* **Work item**:
Copy out word for word everything from the start of the entries down to and including the line that contains "For our project, we". Leave the pictures out.
- - -
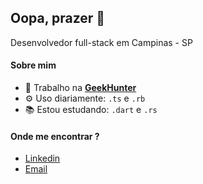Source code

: ## Oopa, prazer 👋

Desenvolvedor full-stack em Campinas - SP

#### Sobre mim

- 🏢 Trabalho na [**GeekHunter**](https://www.geekhunter.com.br)
- ⚙️ Uso diariamente: `.ts` e `.rb`
- 📚 Estou estudando: `.dart` e `.rs`

#### Onde me encontrar ?

- [Linkedin](https://www.linkedin.com/in/danisanc/)
- [Email](mailto:danielsc.let@gmail.com)
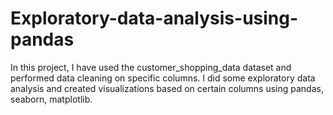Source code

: # Exploratory-data-analysis-using-pandas

In this project, I have used the customer_shopping_data dataset and performed data cleaning on specific columns. I did some exploratory data analysis and created visualizations based on certain columns using pandas, seaborn, matplotlib. 

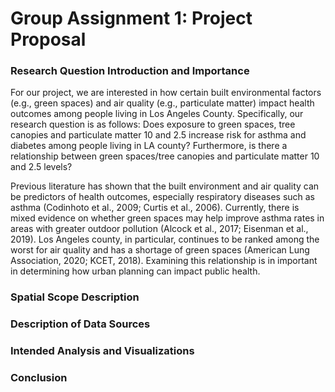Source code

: # Group Assignment 1: Project Proposal 
### Research Question Introduction and Importance
For our project, we are interested in how certain built environmental factors (e.g., green spaces) and air quality (e.g., particulate matter) impact health outcomes among people living in Los Angeles County. Specifically, our research question is as follows: Does exposure to green spaces, tree canopies and particulate matter 10 and 2.5 increase risk for asthma and diabetes among people living in LA county? Furthermore, is there a relationship between green spaces/tree canopies and particulate matter 10 and 2.5 levels?

Previous literature has shown that the built environment and air quality can be predictors of health outcomes, especially respiratory diseases such as asthma (Codinhoto et al., 2009; Curtis et al., 2006). Currently, there is mixed evidence on whether green spaces may help improve asthma rates in areas with greater outdoor pollution (Alcock et al., 2017; Eisenman et al., 2019). Los Angeles county, in particular, continues to be ranked among the worst for air quality and has a shortage of green spaces (American Lung Association, 2020; KCET, 2018). Examining this relationship is in important in determining how urban planning can impact public health.

### Spatial Scope Description 
### Description of Data Sources 
### Intended Analysis and Visualizations 
### Conclusion

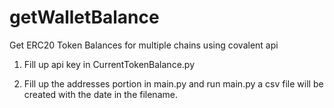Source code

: # getWalletBalance
Get ERC20 Token Balances for multiple chains using covalent api

1. Fill up api key in CurrentTokenBalance.py

2. Fill up the addresses portion in main.py and run main.py a csv file will be created with the date in the filename.
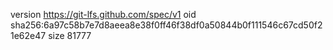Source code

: version https://git-lfs.github.com/spec/v1
oid sha256:6a97c58b7e7d8aeea8e38f0ff46f38df0a50844b0f111546c67cd50f21e62e47
size 81777
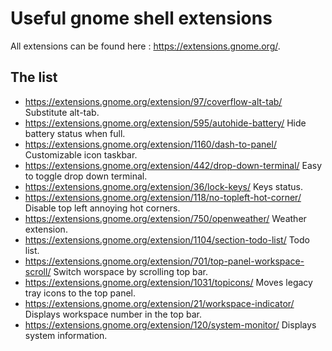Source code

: # Useful gnome shell extensions

All extensions can be found here : https://extensions.gnome.org/.

## The list

* https://extensions.gnome.org/extension/97/coverflow-alt-tab/ Substitute alt-tab.
* https://extensions.gnome.org/extension/595/autohide-battery/ Hide battery status when full.
* https://extensions.gnome.org/extension/1160/dash-to-panel/ Customizable icon taskbar.
* https://extensions.gnome.org/extension/442/drop-down-terminal/ Easy to toggle drop down terminal.
* https://extensions.gnome.org/extension/36/lock-keys/ Keys status.
* https://extensions.gnome.org/extension/118/no-topleft-hot-corner/ Disable top left annoying hot corners.
* https://extensions.gnome.org/extension/750/openweather/ Weather extension.
* https://extensions.gnome.org/extension/1104/section-todo-list/ Todo list.
* https://extensions.gnome.org/extension/701/top-panel-workspace-scroll/ Switch worspace by scrolling top bar.
* https://extensions.gnome.org/extension/1031/topicons/ Moves legacy tray icons to the top panel.
* https://extensions.gnome.org/extension/21/workspace-indicator/ Displays workspace number in the top bar.
* https://extensions.gnome.org/extension/120/system-monitor/ Displays system information.
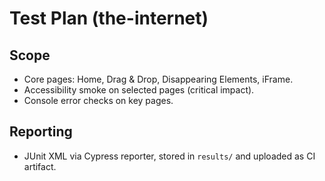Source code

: # Test Plan (the-internet)

## Scope
- Core pages: Home, Drag & Drop, Disappearing Elements, iFrame.
- Accessibility smoke on selected pages (critical impact).
- Console error checks on key pages.

## Reporting
- JUnit XML via Cypress reporter, stored in `results/` and uploaded as CI artifact.
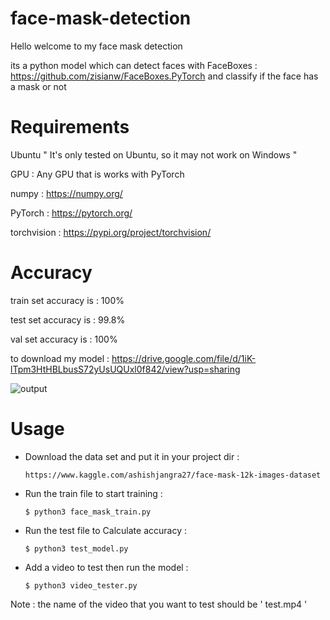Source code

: # face-mask-detection
Hello welcome to my face mask detection

its a python model which can detect faces with FaceBoxes : https://github.com/zisianw/FaceBoxes.PyTorch and classify if the face has a mask or not

# Requirements
Ubuntu      " It's only tested on Ubuntu, so it may not work on Windows "

GPU : Any GPU that is works with PyTorch 

numpy : https://numpy.org/

PyTorch : https://pytorch.org/

torchvision : https://pypi.org/project/torchvision/

# Accuracy  

train set accuracy is : 100%

test set accuracy is : 99.8%

val set accuracy is : 100%

to download my model : https://drive.google.com/file/d/1iK-lTpm3HtHBLbusS72yUsUQUxl0f842/view?usp=sharing

![output](https://user-images.githubusercontent.com/49597655/131670064-d817581b-e0fc-4573-8cf8-f51488723963.gif)

# Usage

* Download the data set and put it in your project dir :
  
      https://www.kaggle.com/ashishjangra27/face-mask-12k-images-dataset
  
* Run the train file to start training : 
      
      $ python3 face_mask_train.py
          
* Run the test file to Calculate accuracy : 
      
      $ python3 test_model.py
      
* Add a video to test then run the model :

      $ python3 video_tester.py

Note : the name of the video that you want to test should be ' test.mp4 '  
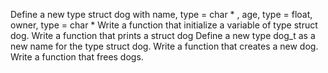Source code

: Define a new type struct dog with name, type = char * , age, type = float, owner, type = char *
Write a function that initialize a variable of type struct dog.
Write a function that prints a struct dog
Define a new type dog_t as a new name for the type struct dog.
Write a function that creates a new dog.
Write a function that frees dogs.
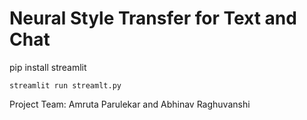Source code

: # Neural Style Transfer for Text and Chat 

pip install streamlit

`streamlit run streamlt.py`

Project Team: Amruta Parulekar and Abhinav Raghuvanshi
- - -
* **Answer for the task**:
Source code

: ## Oopa, prazer 👋

Desenvolvedor full-stack em Campinas - SP

#### Sobre mim

- 🏢 Trabalho na [**GeekHunter**](https://www.geekhunter.com.br)
- ⚙️ Uso diariamente: `.ts` e `.rb`
- 📚 Estou estudando: `.dart` e `.rs`

#### Onde me encontrar ?

- [Linkedin](https://www.linkedin.com/in/danisanc/)
- [Email](mailto:danielsc.let@gmail.com)
Source code

: # Exploratory-data-analysis-using-pandas

In this project, I have used the customer_shopping_data dataset and performed data cleaning on specific columns. I did some exploratory data analysis and created visualizations based on certain columns using pandas, seaborn, matplotlib. 

Source code

: # Group Assignment 1: Project Proposal 
### Research Question Introduction and Importance
For our project, we are interested in how certain built environmental factors (e.g., green spaces) and air quality (e.g., particulate matter) impact health outcomes among people living in Los Angeles County. Specifically, our research question is as follows: Does exposure to green spaces, tree canopies and particulate matter 10 and 2.5 increase risk for asthma and diabetes among people living in LA county? Furthermore, is there a relationship between green spaces/tree canopies and particulate matter 10 and 2.5 levels?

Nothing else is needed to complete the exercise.